The Irish Mail on Sunday

If Fianna Fáil baulk at a few F-words then we’re all effed

- Ger Colleran

TAOISEACH Micheál Martin is guilty of wilful political negligence by allowing a situation to develop where Marc MacSharry resigned entirely from the party. No leader in his right mind would allow a man overboard at a time when a Sinn Féin tsunami of popularity is fast approachin­g, requiring all hands on deck.

Martin’s woeful handling of the internal party complaint that has, rather convenient­ly, rid him of his turbulent TD from Sligo-Leitrim is one of two major issues to emerge from MacSharry’s stroppy quitting of Fianna Fáil after over 40 years of close family connection­s with the party.

The other issue is – WTF? How does MacSharry’s use of a few ‘fs and blinds’ in the context of local intra-party rivalry constitute grounds for a complaint in the first place?

On the first issue, it’s been perfectly clear since the 2020 general election that Sinn Féin’s apparently inexorable rise to power threatens the national interest across the board, on economic, social and moral bases.

WITH just under 25% of the vote in 2020, Mary Lou McDonald won 37 seats and if the latest Irish Times/Ipsos poll plays out, placing Sinn Féin at 35%, then McDonald will be returned with at least 50 seats next time, a rub of the green could push that tally closer to 60.

All Sinn Féin needs then are a few useful idiots, with no regard for conviction politics, to put McDonald in the Taoiseach’s chair.

Then, like Liz Truss last month in the UK, we’ll witness just how much that’ll spook the financial setup and cause immediate pain and hardship in the real world to regular people overwhelme­d by higher interest rates and inability to source or fund mortgages.

More particular­ly in Sligo-Leitrim, Sinn Féin’s Martin Kenny gathered 25% of the entire vote in 2020. Next time, with a running mate, two seats are in Sinn Féin’s crosshairs and achievable.

On the other hand, MacSharry secured less than half Kenny’s vote in 2020, at under 12%, and as a likely independen­t next time out, he’s split the Fianna Fáil vote down the middle ruining any prospect the party may harbour for a seat.

Well done Micheál, take a bow with the rest of the party leadership.

The second issue is the substance of the complaint against MacSharry, which on fair examinatio­n is utterly gobsmackin­g for its nothingnes­s.

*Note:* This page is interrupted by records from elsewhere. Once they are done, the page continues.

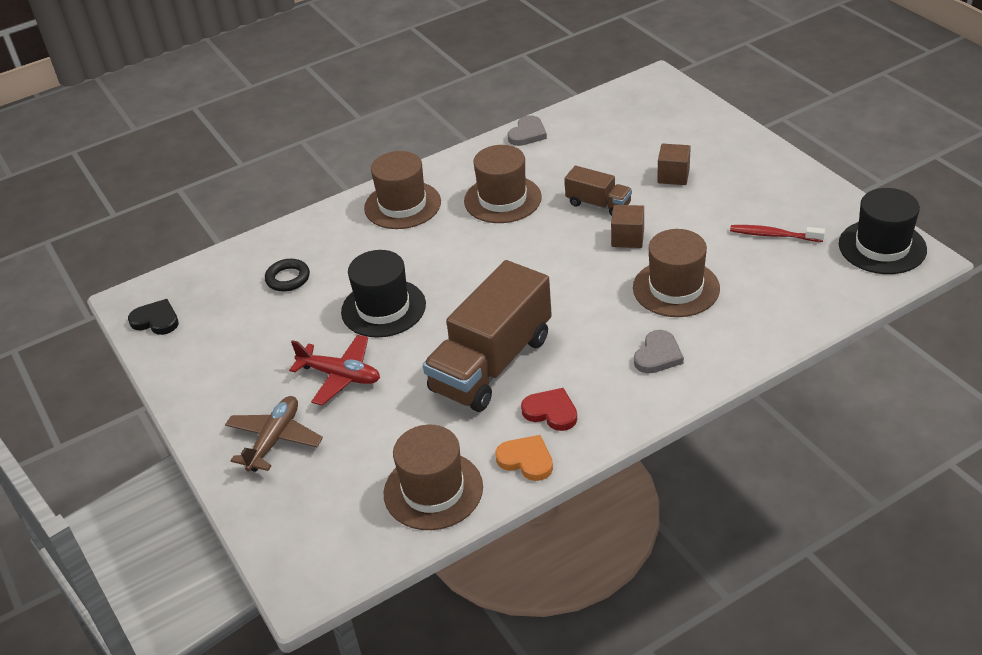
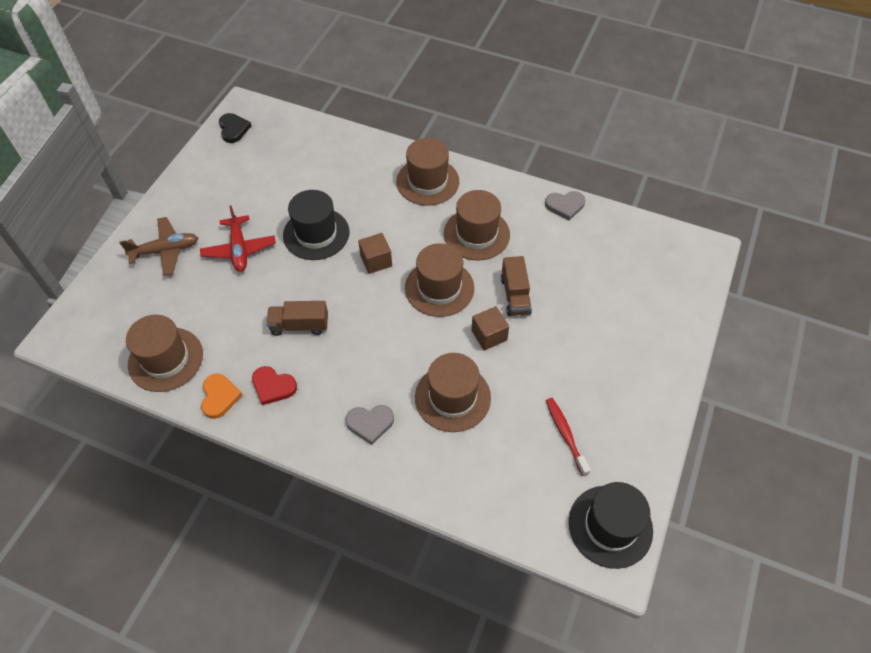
camera: 50 degrees right, 15 degrees up
black ring [265,259,310,292] -> none
brown truck [423,260,552,412] -> brown truck [266,301,328,336], size x0.50
red heart [521,388,577,431] -> red heart turned 120 degrees clockwise [252,366,297,405]
brown cube [657,144,691,185] -> brown cube moved to [358,233,392,274]
none -> brown hat [405,243,474,317]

In a text message on a Fianna Fáil WhatsApp group, he rounded on a local party councillor accusing him of ‘trying to snatch defeat from the jaws of victory’.

This, apparently, followed remarks made by the councillor about Sligo hospital services on local radio.

BUT MacSharry’s crime was much worse than that. He also texted: ‘Ye fairly tried to f*** me there.’ And then, (this is where you bless yourself), MacSharry wrote: ‘It would sicken yer hole’. That appears to be it, the height of MacSharry’s offence against the new PC religion, his disregard for the new order of politeness.

That’s the kind of stuff that led to the complaint against MacSharry, the delay in his readmissio­n to the party and his eventual decision to quit.

That’s the kind of ’outrage’ that increased the chance of Fianna Fáil enduring a greater hammering at the next election than would otherwise be the case.

Petal politics that’ll facilitate Sinn Féin’s accession to power – and we all know the kind of petal politics they’ve supported in the past.

Fianna Fáil must have lost their minds.